He knew it was going to be close without checking on the Official World Golf Ranking math, and it was. Even with a late invitation to the Hero World Challenge in the Bahamas, where he finished 15th, Horschel slipped out of the top 50 in the world by the end of the year.
He goes into 2026 without an invitation to the Masters, and with no regrets that he didn’t add another tournament to try to assure being top 50 by the end of the year.
“Before Utah, I was thinking about playing Bermuda and Cabo (Mexico),” Horschel said at the Sony Open. “But I got what I needed out of my three events. I was trying to get back into the groove of things, see where my game was.”
And now?
“I’m betting on myself,” said Horschel, who has until the Houston Open to get back into the top 50. “My wife is always very honest.

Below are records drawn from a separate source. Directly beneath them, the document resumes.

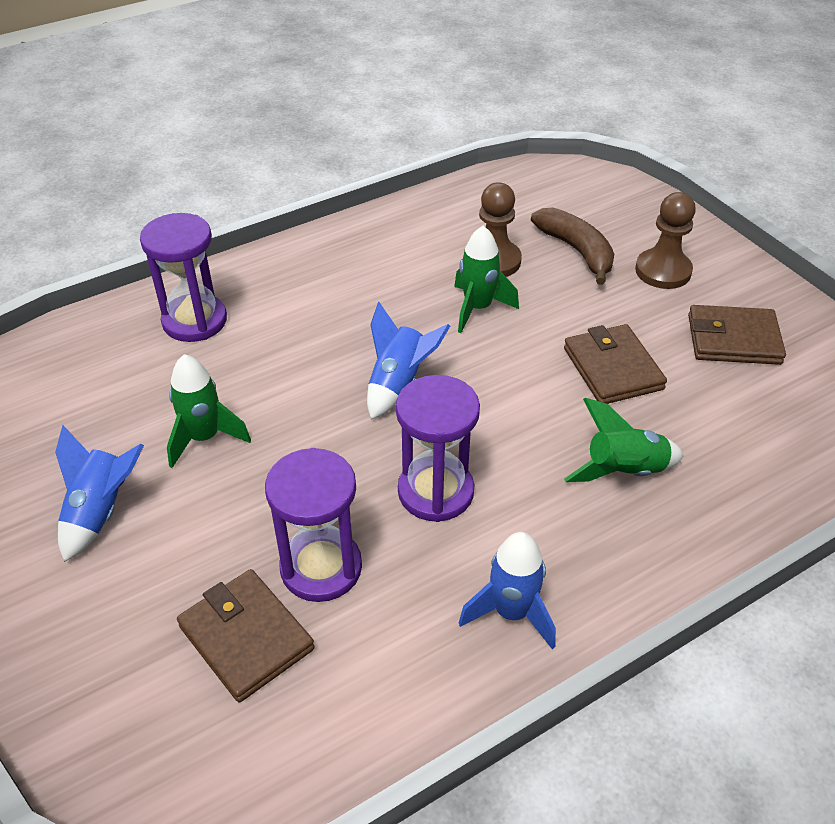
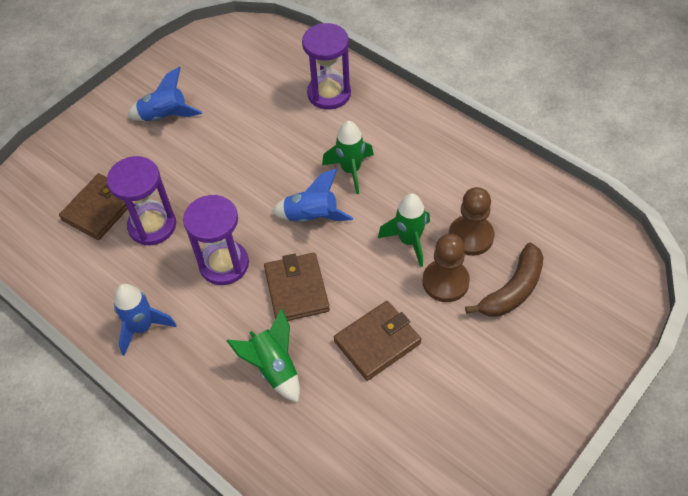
camera: 75 degrees right, 10 degrees up
(204, 438) = (231, 138): green rocket -> green rocket (351, 170)
(663, 271) = (516, 358): brown pawn -> brown pawn (445, 282)
(733, 339) = (448, 424): brown wallet -> brown wallet (296, 290)

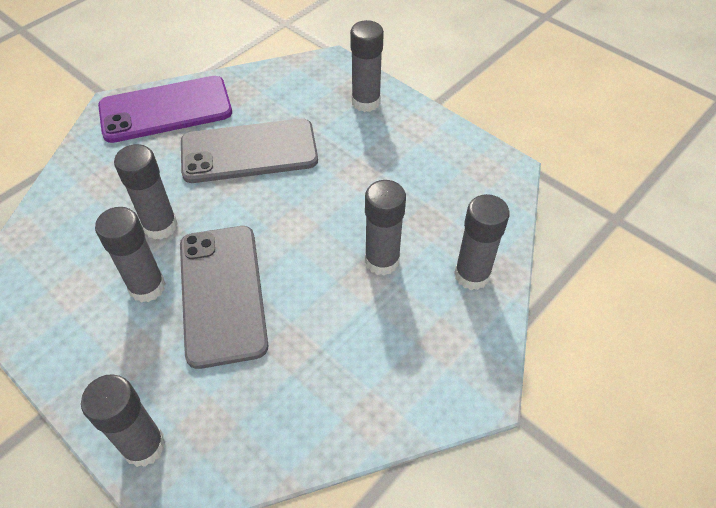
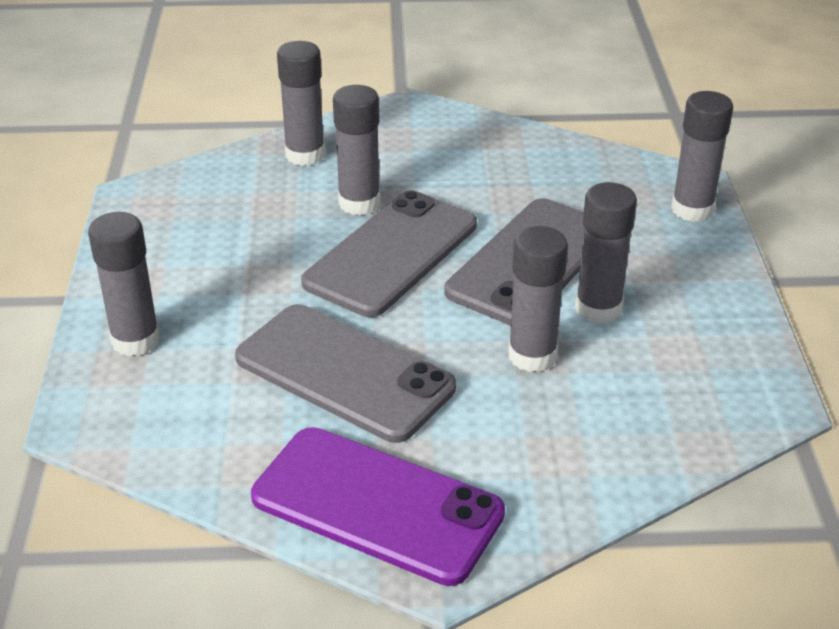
camera: 135 degrees left, 15 degrees down
(313, 237) = (391, 254): none -> grey phone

She said, ‘If you miss the Masters, and don’t qualify for The Players, you need to make sure you’re not second-guessing yourself.’ You make your decision, you make your bed. If I don’t make The Players or Masters, I’m not going to say I should have played.”
Horschel recalls a similar predicament at the end of 2023 when he was No. 63. He got off to a slow start and failed to reach the Masters. But he was willing to go to an opposite-field event in the Dominican Republic a week after the Masters. He won that, was runner-up at the British Open, won the BMW PGA Championship in England and ended the year at No. 16.